Problem: Whenever the word "lines" shows up in a line of the data, copy that line.

Saved data entries:
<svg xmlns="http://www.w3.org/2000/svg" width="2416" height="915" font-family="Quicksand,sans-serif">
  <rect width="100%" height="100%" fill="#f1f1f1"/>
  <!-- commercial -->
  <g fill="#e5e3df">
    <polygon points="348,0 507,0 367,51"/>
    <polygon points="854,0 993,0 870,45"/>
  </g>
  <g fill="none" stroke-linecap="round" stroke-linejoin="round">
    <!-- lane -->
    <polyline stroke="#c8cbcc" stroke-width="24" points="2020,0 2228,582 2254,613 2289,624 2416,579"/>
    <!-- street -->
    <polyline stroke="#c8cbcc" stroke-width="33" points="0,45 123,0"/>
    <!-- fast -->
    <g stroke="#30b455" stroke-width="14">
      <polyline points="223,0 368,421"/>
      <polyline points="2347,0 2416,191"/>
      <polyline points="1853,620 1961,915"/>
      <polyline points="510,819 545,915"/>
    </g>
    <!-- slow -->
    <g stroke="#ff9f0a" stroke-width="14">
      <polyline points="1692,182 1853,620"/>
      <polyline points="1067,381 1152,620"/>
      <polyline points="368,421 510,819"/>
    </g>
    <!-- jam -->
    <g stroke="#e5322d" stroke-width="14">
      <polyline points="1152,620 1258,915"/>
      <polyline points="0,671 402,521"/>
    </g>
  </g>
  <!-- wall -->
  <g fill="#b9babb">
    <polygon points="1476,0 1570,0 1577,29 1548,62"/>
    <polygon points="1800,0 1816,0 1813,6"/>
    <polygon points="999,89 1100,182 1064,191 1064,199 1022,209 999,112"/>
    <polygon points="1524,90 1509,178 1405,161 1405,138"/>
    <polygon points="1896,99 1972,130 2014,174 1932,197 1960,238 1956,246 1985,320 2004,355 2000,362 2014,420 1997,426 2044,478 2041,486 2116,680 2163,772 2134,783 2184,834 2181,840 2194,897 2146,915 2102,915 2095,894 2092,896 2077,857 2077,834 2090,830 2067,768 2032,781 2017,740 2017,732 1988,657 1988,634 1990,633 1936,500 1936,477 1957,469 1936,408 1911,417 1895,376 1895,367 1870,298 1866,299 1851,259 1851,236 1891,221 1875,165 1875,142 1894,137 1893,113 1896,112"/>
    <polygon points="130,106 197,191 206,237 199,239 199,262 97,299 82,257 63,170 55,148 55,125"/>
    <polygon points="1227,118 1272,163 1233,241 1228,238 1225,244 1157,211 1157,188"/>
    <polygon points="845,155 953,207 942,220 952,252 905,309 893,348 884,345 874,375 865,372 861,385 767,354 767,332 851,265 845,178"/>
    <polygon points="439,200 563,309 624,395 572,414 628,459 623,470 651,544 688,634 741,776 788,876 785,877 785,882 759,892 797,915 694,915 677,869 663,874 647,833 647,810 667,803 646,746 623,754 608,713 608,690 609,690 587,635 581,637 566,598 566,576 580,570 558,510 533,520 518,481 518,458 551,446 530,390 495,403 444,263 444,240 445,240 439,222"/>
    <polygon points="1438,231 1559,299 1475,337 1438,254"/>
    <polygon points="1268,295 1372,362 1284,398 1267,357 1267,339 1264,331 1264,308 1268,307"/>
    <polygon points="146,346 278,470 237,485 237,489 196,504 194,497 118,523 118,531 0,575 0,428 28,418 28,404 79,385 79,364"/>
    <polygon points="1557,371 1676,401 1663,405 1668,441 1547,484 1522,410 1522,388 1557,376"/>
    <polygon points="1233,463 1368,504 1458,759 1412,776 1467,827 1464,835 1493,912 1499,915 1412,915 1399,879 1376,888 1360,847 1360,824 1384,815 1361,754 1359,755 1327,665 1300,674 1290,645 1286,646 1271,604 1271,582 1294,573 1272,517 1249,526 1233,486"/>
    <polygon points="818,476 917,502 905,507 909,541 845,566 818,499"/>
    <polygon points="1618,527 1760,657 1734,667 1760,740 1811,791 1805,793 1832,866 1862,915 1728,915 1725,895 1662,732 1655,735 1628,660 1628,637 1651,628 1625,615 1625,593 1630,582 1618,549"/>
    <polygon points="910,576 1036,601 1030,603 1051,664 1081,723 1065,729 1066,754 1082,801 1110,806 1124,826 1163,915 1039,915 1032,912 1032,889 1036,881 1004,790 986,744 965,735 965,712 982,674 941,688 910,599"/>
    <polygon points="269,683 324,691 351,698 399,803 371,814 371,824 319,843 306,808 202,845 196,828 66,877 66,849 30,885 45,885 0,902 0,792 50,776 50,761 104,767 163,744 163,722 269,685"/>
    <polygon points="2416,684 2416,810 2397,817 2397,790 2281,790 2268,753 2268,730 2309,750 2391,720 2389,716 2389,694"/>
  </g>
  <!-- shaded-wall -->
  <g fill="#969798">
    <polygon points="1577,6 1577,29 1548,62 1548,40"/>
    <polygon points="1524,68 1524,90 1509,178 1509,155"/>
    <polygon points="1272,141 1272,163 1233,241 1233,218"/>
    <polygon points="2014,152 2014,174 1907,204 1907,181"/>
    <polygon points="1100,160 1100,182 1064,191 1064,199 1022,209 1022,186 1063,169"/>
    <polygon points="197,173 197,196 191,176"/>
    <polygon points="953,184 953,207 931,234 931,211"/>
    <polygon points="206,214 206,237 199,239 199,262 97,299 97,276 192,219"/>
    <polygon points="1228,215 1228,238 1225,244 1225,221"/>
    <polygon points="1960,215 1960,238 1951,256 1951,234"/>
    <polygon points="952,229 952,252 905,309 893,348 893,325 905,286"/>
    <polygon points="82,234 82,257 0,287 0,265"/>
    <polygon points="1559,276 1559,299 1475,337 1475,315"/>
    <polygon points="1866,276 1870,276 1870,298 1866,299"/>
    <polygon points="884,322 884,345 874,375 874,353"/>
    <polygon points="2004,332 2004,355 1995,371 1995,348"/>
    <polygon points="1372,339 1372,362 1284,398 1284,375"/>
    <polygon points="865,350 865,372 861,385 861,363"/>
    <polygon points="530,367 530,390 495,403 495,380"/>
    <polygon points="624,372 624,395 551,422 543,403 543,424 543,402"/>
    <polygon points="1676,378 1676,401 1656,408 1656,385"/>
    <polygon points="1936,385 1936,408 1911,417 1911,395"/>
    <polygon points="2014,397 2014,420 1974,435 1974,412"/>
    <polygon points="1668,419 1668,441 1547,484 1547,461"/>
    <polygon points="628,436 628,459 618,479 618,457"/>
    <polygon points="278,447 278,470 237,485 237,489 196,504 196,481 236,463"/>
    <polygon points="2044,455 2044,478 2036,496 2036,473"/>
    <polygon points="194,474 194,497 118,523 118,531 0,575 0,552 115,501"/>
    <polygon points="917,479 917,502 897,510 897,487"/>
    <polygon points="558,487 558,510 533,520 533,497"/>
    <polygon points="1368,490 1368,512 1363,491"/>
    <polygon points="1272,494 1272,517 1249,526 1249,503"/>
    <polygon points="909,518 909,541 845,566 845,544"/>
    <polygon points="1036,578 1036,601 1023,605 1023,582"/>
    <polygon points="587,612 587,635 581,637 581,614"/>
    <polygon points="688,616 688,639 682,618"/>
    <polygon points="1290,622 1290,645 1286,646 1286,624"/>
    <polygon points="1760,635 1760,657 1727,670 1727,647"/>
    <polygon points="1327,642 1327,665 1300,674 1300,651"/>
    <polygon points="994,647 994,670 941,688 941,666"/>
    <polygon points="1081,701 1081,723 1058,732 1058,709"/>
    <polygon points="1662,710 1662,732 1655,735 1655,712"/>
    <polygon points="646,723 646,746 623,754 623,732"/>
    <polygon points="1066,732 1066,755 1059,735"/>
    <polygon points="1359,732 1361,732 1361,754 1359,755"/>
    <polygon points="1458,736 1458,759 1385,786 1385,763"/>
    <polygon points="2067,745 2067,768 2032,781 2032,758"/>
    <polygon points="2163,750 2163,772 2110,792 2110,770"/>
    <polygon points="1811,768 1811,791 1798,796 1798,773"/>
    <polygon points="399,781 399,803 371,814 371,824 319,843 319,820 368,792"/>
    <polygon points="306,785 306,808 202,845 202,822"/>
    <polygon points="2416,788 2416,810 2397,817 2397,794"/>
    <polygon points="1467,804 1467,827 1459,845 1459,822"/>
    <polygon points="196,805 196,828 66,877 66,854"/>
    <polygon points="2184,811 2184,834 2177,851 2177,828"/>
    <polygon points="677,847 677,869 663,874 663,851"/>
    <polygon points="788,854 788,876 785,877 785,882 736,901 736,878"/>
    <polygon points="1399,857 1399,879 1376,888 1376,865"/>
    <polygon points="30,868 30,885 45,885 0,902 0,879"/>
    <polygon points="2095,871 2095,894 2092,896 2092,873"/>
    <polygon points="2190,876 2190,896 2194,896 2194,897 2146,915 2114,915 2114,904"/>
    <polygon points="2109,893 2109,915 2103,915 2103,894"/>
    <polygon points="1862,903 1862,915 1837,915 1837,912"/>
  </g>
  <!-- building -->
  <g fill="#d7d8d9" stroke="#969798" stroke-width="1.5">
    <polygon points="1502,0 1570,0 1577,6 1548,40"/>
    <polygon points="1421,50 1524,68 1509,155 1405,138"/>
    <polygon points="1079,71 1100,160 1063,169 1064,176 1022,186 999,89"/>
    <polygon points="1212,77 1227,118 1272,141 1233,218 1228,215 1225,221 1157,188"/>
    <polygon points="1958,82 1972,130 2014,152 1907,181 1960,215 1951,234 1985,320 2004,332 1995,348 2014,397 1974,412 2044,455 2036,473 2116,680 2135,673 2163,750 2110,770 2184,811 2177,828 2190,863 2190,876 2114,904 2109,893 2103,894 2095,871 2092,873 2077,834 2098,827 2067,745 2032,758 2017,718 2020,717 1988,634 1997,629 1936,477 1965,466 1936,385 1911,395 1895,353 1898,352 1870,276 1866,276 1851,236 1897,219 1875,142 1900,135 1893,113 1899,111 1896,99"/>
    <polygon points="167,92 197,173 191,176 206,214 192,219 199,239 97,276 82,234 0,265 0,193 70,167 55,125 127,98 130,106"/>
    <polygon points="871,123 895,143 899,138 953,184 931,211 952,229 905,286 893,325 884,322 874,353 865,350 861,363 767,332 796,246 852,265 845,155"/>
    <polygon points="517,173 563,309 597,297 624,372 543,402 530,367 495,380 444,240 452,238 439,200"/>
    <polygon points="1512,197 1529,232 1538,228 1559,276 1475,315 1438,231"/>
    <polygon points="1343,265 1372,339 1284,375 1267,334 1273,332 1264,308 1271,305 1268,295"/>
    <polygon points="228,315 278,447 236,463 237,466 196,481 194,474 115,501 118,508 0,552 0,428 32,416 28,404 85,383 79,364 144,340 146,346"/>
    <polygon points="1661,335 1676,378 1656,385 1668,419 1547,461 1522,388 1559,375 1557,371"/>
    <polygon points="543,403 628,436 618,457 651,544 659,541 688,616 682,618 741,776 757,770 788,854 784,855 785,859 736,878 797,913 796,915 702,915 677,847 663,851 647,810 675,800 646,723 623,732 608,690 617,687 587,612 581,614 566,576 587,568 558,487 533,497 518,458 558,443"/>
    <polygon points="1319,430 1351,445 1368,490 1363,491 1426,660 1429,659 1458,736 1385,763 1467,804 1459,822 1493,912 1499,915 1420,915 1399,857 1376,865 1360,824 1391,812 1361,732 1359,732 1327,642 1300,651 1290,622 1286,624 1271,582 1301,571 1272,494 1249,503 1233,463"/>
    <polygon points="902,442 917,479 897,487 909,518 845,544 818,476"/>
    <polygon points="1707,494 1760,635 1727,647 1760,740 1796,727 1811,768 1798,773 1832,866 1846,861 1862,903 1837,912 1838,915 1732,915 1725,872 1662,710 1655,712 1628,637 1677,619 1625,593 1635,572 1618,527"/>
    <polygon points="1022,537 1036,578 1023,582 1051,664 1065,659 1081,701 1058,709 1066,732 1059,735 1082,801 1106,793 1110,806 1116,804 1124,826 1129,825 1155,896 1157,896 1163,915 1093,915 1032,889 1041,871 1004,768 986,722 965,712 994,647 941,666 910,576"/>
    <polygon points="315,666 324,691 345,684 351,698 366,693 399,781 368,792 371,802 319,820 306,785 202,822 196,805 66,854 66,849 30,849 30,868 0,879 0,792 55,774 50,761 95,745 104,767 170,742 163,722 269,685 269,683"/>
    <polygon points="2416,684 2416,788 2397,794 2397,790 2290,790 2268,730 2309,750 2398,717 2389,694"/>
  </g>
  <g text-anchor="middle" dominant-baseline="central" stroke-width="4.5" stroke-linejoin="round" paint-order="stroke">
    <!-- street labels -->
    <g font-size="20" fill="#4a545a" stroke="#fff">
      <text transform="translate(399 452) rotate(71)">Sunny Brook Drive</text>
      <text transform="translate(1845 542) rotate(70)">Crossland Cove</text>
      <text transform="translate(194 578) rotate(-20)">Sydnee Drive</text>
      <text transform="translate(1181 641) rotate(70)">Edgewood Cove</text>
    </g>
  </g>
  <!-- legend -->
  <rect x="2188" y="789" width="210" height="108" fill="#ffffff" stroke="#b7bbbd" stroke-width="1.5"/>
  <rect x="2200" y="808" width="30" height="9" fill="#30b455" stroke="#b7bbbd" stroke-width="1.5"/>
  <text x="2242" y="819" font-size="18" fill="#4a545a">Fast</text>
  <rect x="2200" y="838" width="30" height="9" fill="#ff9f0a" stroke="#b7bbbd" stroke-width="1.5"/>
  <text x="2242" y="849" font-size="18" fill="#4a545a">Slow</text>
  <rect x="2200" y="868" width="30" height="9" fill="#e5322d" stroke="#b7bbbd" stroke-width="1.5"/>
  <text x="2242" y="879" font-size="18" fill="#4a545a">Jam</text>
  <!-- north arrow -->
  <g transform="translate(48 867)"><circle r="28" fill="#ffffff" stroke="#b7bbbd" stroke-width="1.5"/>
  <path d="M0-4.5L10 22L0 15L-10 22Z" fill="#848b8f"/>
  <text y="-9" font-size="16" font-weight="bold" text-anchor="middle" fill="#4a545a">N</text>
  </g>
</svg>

--

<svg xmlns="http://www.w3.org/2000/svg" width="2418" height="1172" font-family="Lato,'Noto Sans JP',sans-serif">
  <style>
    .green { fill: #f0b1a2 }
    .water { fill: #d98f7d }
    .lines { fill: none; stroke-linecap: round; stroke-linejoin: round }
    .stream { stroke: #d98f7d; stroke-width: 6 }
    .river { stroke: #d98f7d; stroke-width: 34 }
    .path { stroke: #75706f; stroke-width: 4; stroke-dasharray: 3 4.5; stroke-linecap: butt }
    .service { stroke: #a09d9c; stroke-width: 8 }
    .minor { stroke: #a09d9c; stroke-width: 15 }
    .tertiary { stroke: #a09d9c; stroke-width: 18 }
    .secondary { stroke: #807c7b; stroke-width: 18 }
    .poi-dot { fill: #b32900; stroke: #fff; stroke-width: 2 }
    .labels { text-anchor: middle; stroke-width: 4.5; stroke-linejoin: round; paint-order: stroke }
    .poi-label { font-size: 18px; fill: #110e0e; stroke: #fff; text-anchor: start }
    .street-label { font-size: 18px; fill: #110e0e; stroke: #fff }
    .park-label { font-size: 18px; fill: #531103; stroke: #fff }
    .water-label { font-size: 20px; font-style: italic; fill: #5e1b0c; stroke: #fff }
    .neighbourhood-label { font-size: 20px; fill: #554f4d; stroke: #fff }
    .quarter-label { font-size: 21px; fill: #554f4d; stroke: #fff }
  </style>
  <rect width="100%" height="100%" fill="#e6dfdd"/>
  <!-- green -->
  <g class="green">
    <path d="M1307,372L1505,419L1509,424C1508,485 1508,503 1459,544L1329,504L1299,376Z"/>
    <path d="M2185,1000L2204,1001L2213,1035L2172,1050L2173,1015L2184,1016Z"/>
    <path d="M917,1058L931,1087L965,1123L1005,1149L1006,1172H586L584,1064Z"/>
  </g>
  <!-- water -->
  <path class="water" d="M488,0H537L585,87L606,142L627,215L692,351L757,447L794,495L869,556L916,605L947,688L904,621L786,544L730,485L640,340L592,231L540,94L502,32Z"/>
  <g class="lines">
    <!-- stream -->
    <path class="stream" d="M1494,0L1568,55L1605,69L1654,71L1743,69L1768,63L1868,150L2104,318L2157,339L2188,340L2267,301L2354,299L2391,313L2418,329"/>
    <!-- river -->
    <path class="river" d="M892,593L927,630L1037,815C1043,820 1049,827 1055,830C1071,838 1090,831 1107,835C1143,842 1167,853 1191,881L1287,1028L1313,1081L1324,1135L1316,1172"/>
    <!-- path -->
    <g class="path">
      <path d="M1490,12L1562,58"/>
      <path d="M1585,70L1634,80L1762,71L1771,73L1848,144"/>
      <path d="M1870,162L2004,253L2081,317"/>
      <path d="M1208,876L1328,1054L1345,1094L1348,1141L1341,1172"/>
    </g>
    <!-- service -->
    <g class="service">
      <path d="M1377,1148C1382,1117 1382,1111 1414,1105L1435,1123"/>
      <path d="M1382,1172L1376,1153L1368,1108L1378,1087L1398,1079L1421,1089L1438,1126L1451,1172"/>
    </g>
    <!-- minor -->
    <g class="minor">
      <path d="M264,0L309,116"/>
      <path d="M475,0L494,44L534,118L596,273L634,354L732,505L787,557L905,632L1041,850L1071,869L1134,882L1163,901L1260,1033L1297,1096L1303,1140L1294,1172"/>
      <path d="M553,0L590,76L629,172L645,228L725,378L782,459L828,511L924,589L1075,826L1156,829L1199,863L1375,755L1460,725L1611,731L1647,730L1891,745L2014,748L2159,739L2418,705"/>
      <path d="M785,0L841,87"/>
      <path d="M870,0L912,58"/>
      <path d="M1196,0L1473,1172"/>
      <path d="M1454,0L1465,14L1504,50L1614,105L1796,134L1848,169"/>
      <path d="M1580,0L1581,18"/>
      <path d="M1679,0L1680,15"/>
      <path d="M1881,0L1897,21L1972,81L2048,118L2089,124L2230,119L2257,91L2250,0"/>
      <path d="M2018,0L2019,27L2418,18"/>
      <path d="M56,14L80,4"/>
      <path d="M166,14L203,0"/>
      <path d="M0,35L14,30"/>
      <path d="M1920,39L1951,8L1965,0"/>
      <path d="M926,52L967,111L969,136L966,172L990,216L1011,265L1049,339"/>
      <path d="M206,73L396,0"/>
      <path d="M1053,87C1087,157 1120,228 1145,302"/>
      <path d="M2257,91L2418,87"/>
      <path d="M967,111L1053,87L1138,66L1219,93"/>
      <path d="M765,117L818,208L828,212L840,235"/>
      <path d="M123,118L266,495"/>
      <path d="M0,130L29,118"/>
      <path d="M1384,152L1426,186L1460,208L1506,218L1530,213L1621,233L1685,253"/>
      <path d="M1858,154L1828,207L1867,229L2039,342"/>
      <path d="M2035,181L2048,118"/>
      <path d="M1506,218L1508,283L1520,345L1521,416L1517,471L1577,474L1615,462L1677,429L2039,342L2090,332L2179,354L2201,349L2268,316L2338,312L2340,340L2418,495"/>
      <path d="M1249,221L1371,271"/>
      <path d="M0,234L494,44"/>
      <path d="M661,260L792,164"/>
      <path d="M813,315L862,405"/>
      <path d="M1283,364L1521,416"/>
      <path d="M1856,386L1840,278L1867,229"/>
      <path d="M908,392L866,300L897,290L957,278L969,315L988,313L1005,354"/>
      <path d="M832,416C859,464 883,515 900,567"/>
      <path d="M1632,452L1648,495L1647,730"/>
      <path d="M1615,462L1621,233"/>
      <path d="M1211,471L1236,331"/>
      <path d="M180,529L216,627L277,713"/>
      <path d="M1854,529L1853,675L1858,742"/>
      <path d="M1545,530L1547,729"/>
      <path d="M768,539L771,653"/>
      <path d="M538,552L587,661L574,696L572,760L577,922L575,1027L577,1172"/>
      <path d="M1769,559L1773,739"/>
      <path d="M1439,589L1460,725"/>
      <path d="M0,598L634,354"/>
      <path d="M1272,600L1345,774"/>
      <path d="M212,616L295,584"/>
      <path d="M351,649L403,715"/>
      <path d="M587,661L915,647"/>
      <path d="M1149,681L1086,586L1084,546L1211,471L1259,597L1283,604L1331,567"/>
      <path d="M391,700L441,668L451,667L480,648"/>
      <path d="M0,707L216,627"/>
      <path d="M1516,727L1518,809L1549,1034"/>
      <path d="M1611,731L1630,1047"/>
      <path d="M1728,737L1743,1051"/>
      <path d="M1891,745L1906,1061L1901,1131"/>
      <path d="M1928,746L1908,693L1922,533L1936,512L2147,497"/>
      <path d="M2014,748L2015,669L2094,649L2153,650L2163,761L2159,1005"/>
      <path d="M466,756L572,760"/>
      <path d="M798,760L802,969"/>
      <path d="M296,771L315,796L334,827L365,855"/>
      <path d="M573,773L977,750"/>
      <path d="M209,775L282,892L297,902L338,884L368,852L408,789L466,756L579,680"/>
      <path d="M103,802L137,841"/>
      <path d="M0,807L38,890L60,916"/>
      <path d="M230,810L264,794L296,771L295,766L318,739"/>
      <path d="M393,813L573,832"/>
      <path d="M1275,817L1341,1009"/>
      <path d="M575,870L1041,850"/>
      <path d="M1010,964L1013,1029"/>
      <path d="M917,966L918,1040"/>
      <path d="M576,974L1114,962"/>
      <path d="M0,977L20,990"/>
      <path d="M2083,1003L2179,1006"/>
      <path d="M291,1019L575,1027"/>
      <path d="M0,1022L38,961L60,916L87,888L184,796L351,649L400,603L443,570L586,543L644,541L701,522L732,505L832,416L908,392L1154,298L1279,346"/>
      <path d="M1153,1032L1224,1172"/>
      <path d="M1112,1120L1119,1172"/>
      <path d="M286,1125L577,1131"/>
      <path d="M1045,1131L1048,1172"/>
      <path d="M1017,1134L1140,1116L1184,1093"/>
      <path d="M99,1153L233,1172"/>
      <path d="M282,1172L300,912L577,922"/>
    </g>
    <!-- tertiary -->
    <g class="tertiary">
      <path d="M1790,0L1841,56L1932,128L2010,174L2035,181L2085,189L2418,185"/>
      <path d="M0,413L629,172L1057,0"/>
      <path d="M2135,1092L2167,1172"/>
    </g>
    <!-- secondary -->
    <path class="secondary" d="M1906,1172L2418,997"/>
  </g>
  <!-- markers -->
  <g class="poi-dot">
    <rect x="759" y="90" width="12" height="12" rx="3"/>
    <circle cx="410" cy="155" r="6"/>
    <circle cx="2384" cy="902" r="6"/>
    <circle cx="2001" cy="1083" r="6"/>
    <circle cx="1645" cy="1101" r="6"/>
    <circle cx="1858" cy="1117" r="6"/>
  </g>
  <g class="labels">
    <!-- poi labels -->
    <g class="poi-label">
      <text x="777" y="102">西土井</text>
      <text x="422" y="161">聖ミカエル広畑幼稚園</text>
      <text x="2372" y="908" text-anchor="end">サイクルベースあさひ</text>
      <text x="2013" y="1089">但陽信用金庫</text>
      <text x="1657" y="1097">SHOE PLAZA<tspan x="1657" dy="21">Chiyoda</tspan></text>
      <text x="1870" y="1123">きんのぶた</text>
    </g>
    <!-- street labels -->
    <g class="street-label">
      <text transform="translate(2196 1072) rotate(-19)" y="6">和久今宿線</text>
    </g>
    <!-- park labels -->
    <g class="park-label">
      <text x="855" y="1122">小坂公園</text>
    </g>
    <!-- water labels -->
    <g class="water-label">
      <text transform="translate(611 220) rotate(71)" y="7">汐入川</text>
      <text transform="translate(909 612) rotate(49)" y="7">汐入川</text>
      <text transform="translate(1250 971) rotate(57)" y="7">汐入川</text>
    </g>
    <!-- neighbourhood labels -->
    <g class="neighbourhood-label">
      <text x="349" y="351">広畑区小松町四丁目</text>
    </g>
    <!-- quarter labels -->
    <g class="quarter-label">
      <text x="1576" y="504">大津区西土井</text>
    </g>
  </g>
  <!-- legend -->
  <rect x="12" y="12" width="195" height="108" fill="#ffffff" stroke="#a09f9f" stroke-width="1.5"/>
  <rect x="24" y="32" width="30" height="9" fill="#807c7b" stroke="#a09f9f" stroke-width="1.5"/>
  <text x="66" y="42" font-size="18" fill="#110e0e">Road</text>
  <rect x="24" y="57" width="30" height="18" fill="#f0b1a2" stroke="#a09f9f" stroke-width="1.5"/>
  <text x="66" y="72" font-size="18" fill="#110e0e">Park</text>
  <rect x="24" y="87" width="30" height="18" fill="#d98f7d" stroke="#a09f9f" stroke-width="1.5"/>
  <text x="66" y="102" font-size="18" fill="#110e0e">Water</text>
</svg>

Solution for this problem:
    .lines { fill: none; stroke-linecap: round; stroke-linejoin: round }
  <g class="lines">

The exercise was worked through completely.